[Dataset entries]
- Opening Delimiter -

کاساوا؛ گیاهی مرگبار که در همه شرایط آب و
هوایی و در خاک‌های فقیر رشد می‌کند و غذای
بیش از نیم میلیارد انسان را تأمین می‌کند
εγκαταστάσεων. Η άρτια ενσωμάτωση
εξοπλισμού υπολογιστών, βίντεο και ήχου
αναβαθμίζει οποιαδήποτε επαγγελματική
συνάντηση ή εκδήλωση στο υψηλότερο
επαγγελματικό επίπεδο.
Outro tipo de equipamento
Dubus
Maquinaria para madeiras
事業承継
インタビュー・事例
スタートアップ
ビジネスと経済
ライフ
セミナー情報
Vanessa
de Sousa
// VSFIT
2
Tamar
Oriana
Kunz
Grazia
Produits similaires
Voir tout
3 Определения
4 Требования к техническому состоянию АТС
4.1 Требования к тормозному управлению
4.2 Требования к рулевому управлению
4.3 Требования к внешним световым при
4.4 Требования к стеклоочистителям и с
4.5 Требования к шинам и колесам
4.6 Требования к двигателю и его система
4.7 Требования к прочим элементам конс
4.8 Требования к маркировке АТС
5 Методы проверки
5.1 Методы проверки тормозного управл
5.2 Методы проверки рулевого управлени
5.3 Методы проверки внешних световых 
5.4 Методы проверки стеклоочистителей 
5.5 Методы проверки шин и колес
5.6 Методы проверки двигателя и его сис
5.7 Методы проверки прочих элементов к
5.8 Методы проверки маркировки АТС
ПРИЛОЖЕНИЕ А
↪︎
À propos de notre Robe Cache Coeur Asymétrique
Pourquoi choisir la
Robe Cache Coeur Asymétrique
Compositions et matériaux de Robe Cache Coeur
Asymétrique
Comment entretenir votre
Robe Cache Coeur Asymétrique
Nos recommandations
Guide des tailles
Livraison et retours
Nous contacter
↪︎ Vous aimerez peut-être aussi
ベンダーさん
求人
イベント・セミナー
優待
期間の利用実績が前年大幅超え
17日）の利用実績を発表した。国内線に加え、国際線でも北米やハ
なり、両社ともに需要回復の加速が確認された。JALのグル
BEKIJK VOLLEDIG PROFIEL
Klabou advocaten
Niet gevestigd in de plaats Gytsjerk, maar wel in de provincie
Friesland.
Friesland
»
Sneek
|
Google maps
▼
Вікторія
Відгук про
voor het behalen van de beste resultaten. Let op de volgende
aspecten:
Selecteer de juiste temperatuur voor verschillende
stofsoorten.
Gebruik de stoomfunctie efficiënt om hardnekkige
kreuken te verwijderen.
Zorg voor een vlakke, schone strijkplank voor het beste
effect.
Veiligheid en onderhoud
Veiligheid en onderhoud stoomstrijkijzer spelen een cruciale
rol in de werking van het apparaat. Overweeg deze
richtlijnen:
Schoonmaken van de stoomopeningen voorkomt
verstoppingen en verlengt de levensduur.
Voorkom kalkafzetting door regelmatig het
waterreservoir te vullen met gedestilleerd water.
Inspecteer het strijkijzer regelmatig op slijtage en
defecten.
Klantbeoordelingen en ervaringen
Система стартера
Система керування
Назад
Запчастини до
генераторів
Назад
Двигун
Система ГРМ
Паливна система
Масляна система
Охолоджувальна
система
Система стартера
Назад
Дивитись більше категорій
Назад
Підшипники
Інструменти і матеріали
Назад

- Closing Delimiter -

__EXERCISE OBJECTIVE__
Tally the lines in the records above that hold the word "Требования", and give only that number.

__ANSWER TO THIS PROBLEM__
9